Geoinformatics 2007 Conference (17–18 May 2007)

Paper No. 22
Presentation Time: 2:30 PM-4:30 PM

SCIENTIFIC WORKFLOWS FOR ONTOLOGY-BASED DATA MINING OF GEOLOGICAL DATA


ALTINTAS, Ilkay1, GRAVES, Sara2, RAMACHANDRAN, Rahul2, SEBER, Dogan3 and SINHA, Krishna4, (1)San Diego Supercomputer Center, UCSD, La Jolla, CA 92093, (2)Huntsville, AL 35899, (3)San Diego Supercomputer Center, Univ of California, San Diego, 9500 Gilman Drive, Mail Code 0505, La Jolla, CA 92093-0505, (4)GSA Geoinformatics Division, 4044 Derring Hall, Dept of Geol, Virginia Tech, Blacksburg, VA 24061, altintas@sdsc.edu

As scientific research becomes more interdisciplinary and requires integrative approaches, domain scientists are in need of advance technology tools to be able to analyze and integrate diversified and voluminous data sets for their research activities. Although there are a variety of technology based resources such as data mining tools, scientific workflow management systems, and portal frameworks, building a complete cyberinfrastructure framework that incorporates all these technologies is challenging and requires an extensive collaboration among domain scientists and technology developers. In this abstract, we explain our approach to develop strategic cyberinfrastructure technologies that will integrate workflow technologies with data mining resources and portal frameworks in a semantically enabled work environment. This is a unique effort in the sense that each component will have to be well integrated into the system while giving sufficient flexibility for the developed services to be applicable in other scientific disciplines. Services to be developed in these efforts will enable scientists to manage large and heterogeneous data sets in a timely fashion and extract new knowledge from existing and future data sets. We chose geosciences as our demonstration domain as geoscience data are extremely heterogeneous and complex and there is significant expertise and resources available to be used in such activities.

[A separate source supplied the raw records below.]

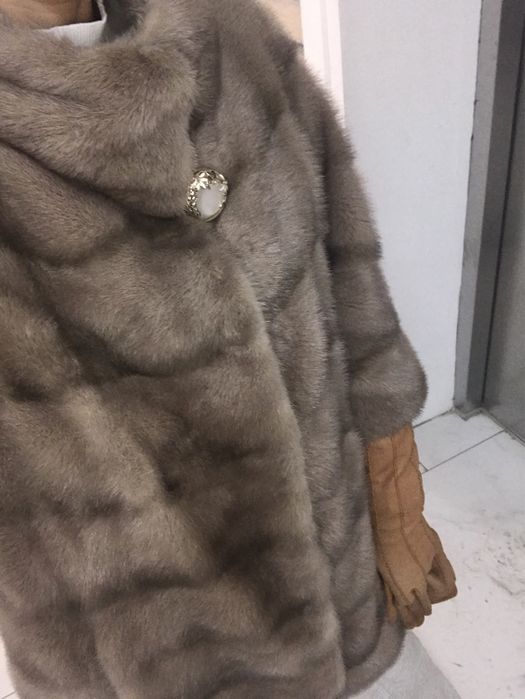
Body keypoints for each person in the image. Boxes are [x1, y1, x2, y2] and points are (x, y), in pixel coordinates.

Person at [0, 1, 458, 697]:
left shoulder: (227, 33)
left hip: (349, 597)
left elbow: (352, 281)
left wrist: (397, 500)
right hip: (152, 664)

Each cyberinfrastructure component identified in this effort is at a sophistication level that they can now be used in an integrative environment. Workflows significantly improve data analysis, especially when data are obtained from multiple sources and/or various analysis tools. With their nature workflows are effective in integrating different technologies and formalize the process hence they form a natural integration environment. Despite many existing efforts in workflow development, integrating workflows with ontology-based data mining provide unique challenges for developers and require collaborative research efforts among technology developers. Application of traditional data mining techniques (clustering, classification) has been around for a long time and has resulted in extracting novel information from large scientific data bases (e.g. atmospheric sciences, genetics), and helped to manage costs and design of effective sampling/experimental strategies. As scientific data become more complex however, as in the geosciences, it is important to relate data to the concepts within disciplines. Data mining services, including developing new ones that deal with sparse data, can be applied at different levels of abstraction and help the user discover more meaningful patterns leading to a more robust capability to answer scientific questions. For example, a geoscientist may want to study predicting volcanic eruptions using these types of resources or apply the technologies to identify plate tectonic setting of a former volcano. As future steps, we plan to apply the ontology driven data mining approach to global geoscience datasets such as GeoRoc, EarthChem, Petros, Pluto and volcano databases from the U.S.Geological Survey and NASA towards discovering patterns and trends between plate tectonic settings and volcanism not recognized by individual scientists. We will utilize workflows in a portal environment to integrate semantic data management and data mining technologies seamlessly to facilitate a more comprehensive understanding of the nature of volcanism and its plate tectonic settings.